Despite this, Lagemann states, “In America over one million children, birth to 5 years old, are on a psychotropic drug.” She called on attorneys to champion this issue “and hold accountable those entities responsible for the death and disability of our future generation.”
Psychiatry has a long history of brutal experiments. Lobotomies were marketed as a miracle cure in their day.
Dr. Linda Lagemann, Citizens Commission on Human Rights Commissioner
She described various features of the exhibit that provide the history of psychiatry and put today’s practices into perspective. “Psychiatry has a long history of brutal experiments. Lobotomies were marketed as a miracle cure in their day. JFK's sister was lobotomized and could only speak three words after her institutionalization. In the 1940s and 50s, lobotomies were performed on some 40,000 patients in the United States. Today we look back and can’t believe we allowed that happen. It is vital that the legal profession take the initiative in protecting American children and families from experimental and highly dangerous practices.”

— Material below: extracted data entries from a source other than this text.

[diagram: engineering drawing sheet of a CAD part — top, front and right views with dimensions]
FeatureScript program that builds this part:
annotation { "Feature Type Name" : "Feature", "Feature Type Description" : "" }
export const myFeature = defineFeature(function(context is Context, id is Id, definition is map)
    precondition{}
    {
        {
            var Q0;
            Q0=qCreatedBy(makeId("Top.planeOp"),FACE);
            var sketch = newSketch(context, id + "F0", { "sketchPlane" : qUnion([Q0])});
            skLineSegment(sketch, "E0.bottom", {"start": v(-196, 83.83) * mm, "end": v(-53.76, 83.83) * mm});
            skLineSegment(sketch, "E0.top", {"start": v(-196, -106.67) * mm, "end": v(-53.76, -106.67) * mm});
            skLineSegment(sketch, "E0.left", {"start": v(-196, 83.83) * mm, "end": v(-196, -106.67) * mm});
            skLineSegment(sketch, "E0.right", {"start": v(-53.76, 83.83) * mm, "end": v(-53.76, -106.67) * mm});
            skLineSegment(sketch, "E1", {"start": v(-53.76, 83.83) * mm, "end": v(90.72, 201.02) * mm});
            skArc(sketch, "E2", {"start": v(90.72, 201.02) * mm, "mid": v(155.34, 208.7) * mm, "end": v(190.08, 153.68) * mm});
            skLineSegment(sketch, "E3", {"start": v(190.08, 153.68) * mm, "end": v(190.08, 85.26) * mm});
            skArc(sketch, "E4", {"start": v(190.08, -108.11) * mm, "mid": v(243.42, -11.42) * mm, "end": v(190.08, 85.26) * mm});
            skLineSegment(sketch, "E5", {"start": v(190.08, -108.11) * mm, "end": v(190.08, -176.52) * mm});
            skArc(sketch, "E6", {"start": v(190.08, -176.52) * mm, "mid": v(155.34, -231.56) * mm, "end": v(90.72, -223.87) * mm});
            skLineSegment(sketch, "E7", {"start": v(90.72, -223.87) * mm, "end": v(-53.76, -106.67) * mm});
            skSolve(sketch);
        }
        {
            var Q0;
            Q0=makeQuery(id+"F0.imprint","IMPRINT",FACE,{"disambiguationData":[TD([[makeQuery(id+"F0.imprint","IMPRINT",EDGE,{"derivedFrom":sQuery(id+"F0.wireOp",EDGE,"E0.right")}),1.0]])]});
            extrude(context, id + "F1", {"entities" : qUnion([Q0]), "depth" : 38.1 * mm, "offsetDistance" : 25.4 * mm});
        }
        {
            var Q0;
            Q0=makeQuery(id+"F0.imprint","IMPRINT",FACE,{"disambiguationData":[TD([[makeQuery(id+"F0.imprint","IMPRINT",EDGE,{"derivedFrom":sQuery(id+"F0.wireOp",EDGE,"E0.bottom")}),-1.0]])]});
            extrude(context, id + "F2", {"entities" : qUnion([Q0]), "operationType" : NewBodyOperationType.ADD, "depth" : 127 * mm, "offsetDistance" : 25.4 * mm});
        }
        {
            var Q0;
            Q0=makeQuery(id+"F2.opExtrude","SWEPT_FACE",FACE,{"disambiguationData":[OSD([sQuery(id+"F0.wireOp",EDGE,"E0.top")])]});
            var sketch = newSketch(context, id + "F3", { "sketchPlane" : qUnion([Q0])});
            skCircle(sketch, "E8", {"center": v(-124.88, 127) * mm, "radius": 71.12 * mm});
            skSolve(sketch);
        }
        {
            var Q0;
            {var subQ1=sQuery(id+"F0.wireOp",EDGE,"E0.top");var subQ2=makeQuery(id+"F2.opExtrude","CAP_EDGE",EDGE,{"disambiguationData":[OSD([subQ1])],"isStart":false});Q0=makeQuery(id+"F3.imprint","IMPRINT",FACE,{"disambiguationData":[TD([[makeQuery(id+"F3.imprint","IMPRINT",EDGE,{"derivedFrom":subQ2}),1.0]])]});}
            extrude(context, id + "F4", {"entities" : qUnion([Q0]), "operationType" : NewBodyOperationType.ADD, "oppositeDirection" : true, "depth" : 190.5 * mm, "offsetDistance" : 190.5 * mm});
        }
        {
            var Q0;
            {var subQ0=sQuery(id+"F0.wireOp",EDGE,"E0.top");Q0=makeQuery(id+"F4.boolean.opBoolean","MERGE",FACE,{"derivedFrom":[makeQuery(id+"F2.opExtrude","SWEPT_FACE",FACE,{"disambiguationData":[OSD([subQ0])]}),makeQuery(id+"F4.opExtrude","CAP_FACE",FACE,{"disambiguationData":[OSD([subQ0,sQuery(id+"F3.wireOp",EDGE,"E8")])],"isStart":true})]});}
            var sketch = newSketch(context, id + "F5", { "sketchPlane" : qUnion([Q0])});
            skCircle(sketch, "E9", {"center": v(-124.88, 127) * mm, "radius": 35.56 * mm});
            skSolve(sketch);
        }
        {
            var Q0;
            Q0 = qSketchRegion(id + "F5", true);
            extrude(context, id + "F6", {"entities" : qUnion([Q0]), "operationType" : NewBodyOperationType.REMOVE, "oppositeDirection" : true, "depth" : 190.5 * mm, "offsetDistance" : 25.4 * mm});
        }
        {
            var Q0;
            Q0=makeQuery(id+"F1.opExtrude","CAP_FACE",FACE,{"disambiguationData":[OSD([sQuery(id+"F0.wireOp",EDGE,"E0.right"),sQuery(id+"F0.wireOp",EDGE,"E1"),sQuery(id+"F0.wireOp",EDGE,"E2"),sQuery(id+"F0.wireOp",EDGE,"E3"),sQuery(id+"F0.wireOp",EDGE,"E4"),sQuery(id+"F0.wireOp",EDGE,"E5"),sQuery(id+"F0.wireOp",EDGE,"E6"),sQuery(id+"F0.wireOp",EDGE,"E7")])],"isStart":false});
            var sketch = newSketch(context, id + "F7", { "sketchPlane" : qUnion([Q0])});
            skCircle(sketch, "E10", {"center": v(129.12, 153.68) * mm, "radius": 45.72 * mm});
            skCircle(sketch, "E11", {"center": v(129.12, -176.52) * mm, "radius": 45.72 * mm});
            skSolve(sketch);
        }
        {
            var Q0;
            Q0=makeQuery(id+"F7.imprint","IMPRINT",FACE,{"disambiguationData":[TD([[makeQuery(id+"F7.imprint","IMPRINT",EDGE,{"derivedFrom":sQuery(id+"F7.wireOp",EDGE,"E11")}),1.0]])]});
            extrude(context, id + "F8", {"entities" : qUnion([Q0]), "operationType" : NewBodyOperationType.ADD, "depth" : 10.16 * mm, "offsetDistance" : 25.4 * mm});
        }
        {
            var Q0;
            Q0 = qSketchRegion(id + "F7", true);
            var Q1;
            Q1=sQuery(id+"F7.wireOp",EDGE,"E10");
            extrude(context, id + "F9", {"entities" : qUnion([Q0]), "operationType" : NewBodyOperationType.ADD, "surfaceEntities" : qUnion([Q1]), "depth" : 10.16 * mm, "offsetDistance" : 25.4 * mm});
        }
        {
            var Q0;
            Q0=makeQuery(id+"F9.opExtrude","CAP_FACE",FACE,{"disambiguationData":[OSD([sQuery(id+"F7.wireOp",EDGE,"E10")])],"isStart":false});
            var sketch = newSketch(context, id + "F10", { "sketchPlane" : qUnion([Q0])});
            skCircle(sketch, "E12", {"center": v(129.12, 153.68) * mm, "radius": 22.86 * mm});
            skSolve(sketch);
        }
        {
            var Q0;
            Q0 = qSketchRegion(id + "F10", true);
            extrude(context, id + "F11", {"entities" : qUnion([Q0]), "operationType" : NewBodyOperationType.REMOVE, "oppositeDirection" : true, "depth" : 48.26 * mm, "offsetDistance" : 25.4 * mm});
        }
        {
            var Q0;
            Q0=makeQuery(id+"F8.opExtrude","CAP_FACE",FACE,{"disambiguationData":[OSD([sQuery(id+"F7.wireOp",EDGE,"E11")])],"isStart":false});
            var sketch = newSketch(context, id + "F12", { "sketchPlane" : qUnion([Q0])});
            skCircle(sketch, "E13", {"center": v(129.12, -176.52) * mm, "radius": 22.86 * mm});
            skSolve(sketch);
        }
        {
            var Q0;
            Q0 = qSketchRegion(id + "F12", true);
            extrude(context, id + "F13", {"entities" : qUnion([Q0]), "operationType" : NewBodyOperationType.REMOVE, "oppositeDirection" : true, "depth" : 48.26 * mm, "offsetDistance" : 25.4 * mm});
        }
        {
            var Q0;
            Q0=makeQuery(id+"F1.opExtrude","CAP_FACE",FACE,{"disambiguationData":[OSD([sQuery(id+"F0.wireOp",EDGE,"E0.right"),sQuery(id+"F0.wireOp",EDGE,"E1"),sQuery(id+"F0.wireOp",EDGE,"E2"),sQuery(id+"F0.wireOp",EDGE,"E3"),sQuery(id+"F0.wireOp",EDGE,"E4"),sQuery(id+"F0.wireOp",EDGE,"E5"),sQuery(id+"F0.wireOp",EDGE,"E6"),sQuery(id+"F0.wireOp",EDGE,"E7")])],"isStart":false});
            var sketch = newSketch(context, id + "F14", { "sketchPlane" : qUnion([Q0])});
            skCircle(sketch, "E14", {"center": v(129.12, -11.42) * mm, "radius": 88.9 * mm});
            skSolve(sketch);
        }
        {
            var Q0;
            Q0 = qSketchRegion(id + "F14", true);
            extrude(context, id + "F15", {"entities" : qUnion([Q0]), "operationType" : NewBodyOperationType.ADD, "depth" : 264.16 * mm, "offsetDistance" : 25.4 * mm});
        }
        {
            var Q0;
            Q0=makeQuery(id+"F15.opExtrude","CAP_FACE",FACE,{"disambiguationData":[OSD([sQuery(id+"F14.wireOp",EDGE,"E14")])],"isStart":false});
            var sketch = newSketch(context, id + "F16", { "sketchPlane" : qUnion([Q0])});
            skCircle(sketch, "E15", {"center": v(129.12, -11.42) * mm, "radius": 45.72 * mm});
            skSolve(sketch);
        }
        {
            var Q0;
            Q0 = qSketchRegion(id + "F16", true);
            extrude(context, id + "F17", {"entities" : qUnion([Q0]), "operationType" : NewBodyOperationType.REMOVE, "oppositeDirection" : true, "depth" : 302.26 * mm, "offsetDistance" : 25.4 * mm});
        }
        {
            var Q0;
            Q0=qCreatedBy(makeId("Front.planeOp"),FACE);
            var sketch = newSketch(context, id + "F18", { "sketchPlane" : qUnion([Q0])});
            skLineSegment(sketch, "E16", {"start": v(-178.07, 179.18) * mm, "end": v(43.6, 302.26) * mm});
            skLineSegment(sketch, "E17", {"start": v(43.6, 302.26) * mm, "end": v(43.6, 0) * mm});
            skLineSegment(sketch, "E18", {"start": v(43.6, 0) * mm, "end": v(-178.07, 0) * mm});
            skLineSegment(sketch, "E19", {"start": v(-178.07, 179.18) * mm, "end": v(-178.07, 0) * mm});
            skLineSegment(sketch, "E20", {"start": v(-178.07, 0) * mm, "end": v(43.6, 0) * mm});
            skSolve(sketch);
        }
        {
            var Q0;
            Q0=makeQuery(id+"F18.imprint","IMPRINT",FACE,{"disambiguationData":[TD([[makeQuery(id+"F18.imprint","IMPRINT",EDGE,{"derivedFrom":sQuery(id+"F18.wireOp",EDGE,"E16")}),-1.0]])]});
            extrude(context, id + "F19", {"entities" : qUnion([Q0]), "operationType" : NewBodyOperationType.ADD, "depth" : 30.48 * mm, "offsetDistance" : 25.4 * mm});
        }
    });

Dr. Lagemann was joined by author and human rights advocate Gary Thompson who pointed out that these drugs “are not the solution. They take away people’s sense of self and independence. Helping people gain a sense of self, a sense of purpose and a sense of direction with their lives will address the root causes of depression and other labeled mental health issues.”
Citizens Commission on Human Rights is a nonprofit mental health watchdog, responsible for helping to enact more than 180 laws protecting individuals from abusive or coercive practices. CCHR has long fought to restore basic inalienable human rights to the field of mental health, including, but not limited to, full informed consent regarding the medical legitimacy of psychiatric diagnosis, the risks of psychiatric treatments, the right to all available medical alternatives and the right to refuse any treatment considered harmful.
CCHR was co-founded in 1969 by the Church of Scientology and Professor of Psychiatry Dr. Thomas Szasz at a time when patients were being warehoused in institutions and stripped of all constitutional, civil and human rights.